There are two lessons to be drawn from these findings:

  1. The home is the hub of tremendous economic energy, and the focus for much entrepreneurship and business innovation.  This is despite public policy which is based on separating work from the home.
  2. Large employers are relatively slow to recognise the potential of the home being a base for their employees.  We feel this is changing, but at the moment it is mainly managers and professionals who are allowed (or allow themselves) to work from home as employees.

It should also be noted that many home-based businesses supplement employed income.  The part-time income may be "pin money" - but it could also be the next Microsoft or Pizza Hut.

The importance of mobility

According to the analysts at National Statistics,

"The upward trend in teleworking rates (the proportion of the workforce who are teleworkers) has been driven mainly by an increase in people teleworking from different places with home as a base"

This is in many ways a natural development.  The new technologies used for teleworking are increasingly "footloose".  Laptop and tablet computers, handheld devices, plus the increasing availability of wireless access technologies

Working from home is just one of many options for remote working.  The point is to work from wherever is the most effective place to get the job done.

Regional differences

The report also notes some regional variations, with the southern regions of England having higher levels of homeworking and teleworking.

To some extent these figures raise more questions than answers.  The regions of England are artificial constructions, and all the average regional figures mask significant variations.  As other reports have found, the more remote rural areas usually have much higher than average levels of home-based self-employment.

The region with the highest levels is the South-East.  A key reason may be the high costs of property.  Working from home as self-employed or running a micro-business takes away the need for an expensive business overhead.  A further reason may be that it is in the South-East that broadband technologies were first rolled out.  Difficulties in commuting no doubt also are an incentive to work from home.

What next?

The search for a better work-life balance, rising property costs, the availability of new technologies and an upsurge in domestic entrepreneurship all contribute to the continuing upward trend in working from home.

We see no prospect of these trends levelling off in the near future.  Patterns of early adoption which dominate in the South East will spread throughout the UK.  That is managers, professionals and technical workers - two thirds of them male at the moment - will adopt these new ways of home based working first. 

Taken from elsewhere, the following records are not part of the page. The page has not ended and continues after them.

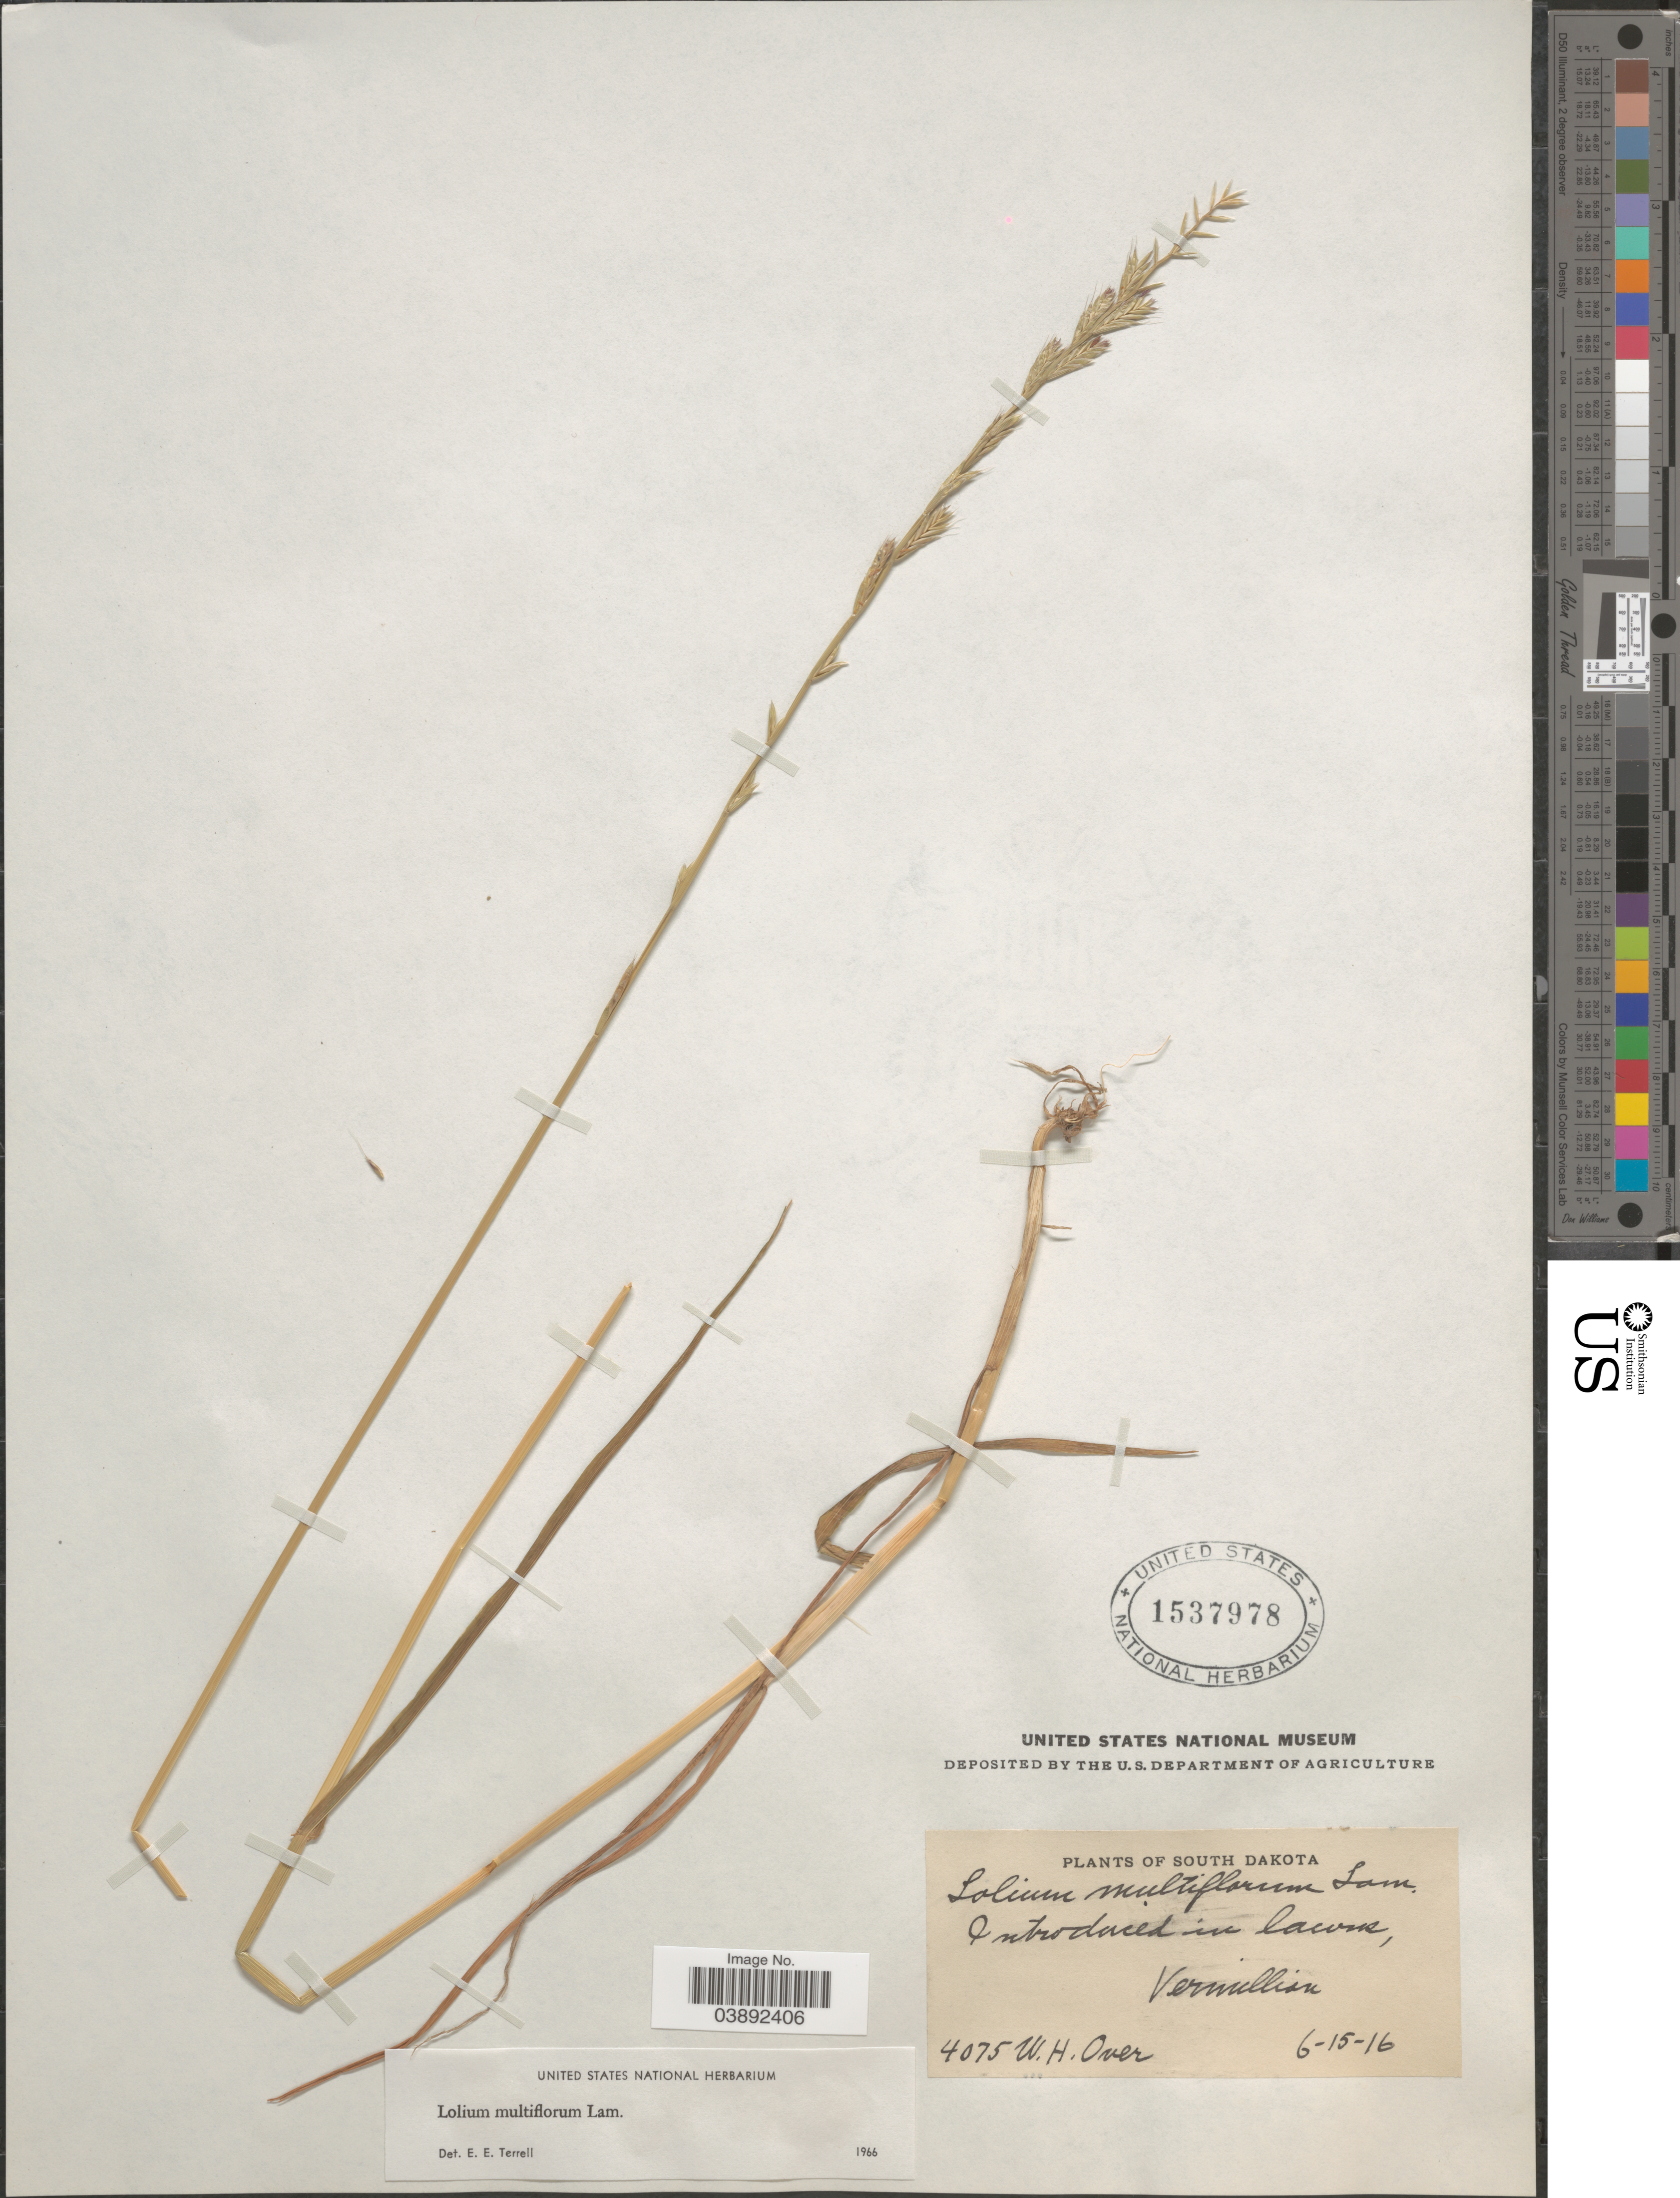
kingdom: Plantae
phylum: Tracheophyta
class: Liliopsida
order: Poales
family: Poaceae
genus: Lolium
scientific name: Lolium multiflorum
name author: Lam.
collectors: W. Over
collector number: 4075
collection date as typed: Transcribed d/m/y: 15/6/16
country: United States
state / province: South Dakota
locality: Vermillion.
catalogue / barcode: US 1537978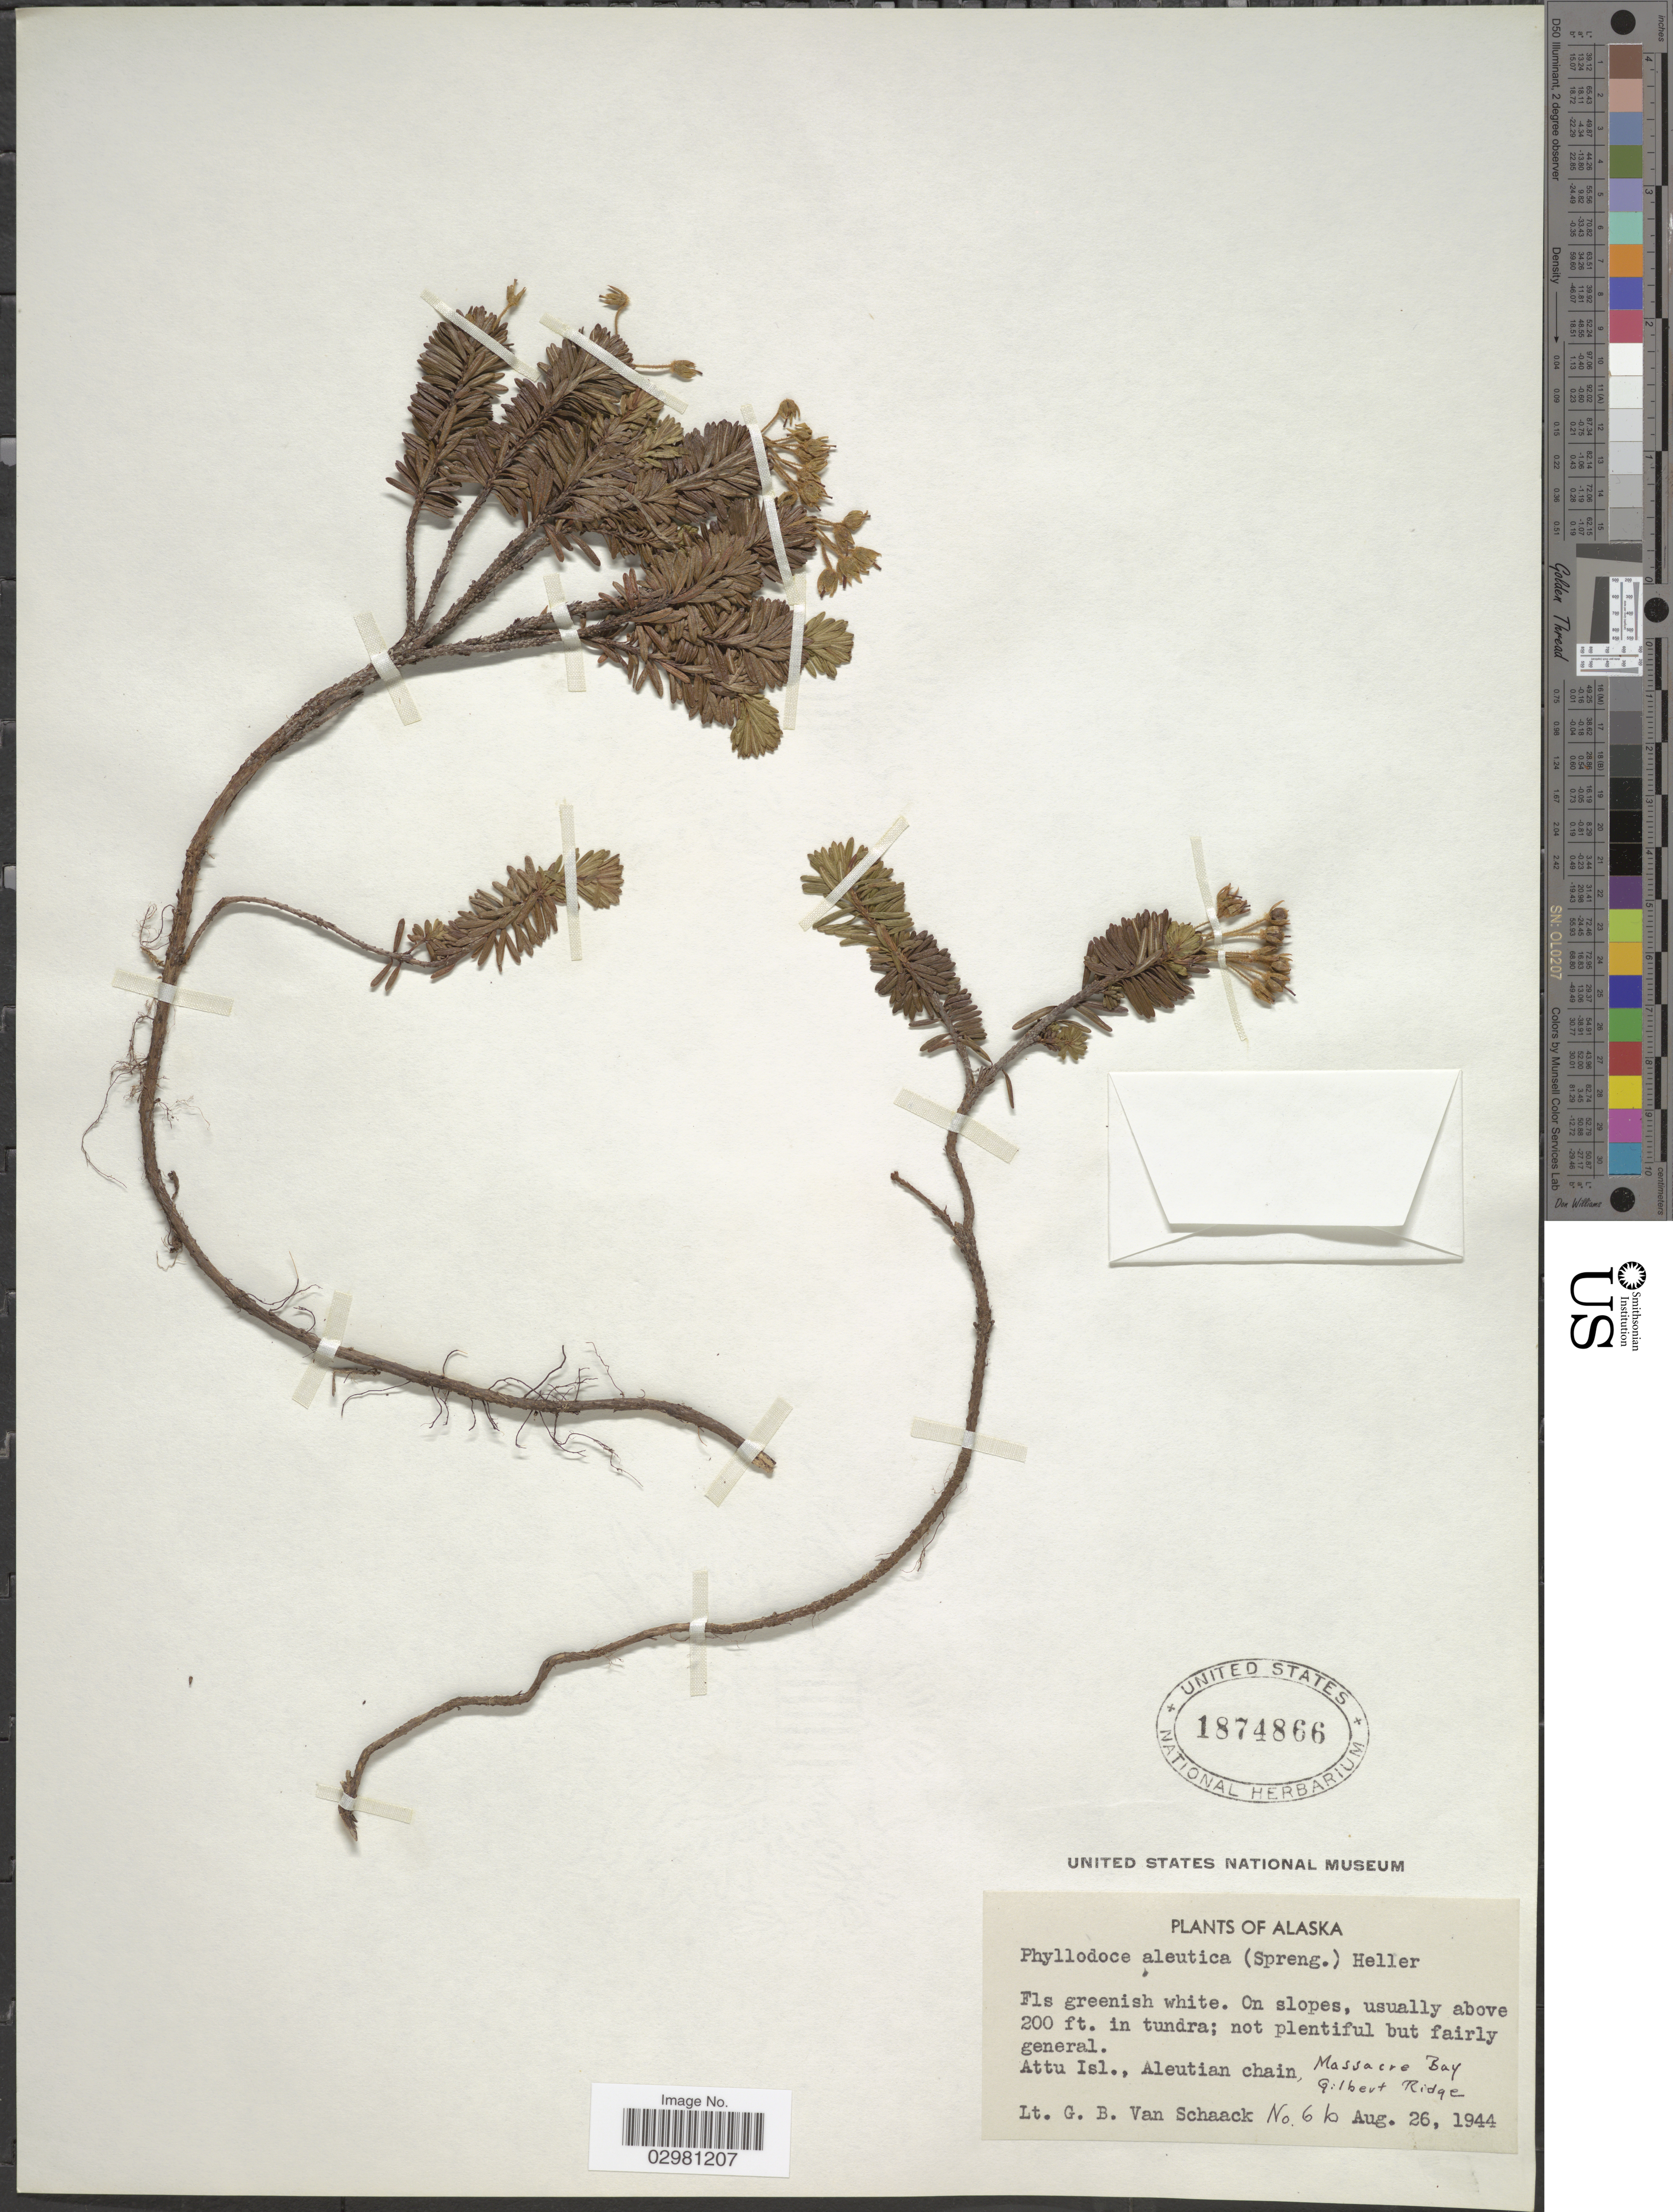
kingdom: Plantae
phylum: Tracheophyta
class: Magnoliopsida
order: Ericales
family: Ericaceae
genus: Phyllodoce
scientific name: Phyllodoce aleutica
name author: (Spreng.) A. Heller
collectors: G. Van Schaack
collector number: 6b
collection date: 1944-08-26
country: United States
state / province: Alaska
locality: Attu Isl., Aleutian chain, Massacre Bay, Gilbert Ridge.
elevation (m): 61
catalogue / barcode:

But the trends show that there is also a "normalisation" process, with increasing numbers of women working from home, and also more lower-skilled process jobs migrating to the home environment.

Now it is up to policy makers to recognise the significance of the trends, and plan for more balanced, less commuting-orientated communities.

Further information

Latest figures form the UK National Statistics agency confirms that there is no levelling off in the increase of home-based work. 

3.1 million peoplenow officially work mainly from home.  A further 1 million people in the survey were found to be working at home on a more occasional basis.

The full report, Home-based working using communication technologies, by Yolanda Ruiz and Annette Walling, can be found in Labour Market Trends October 2005, published by UK National Statistics.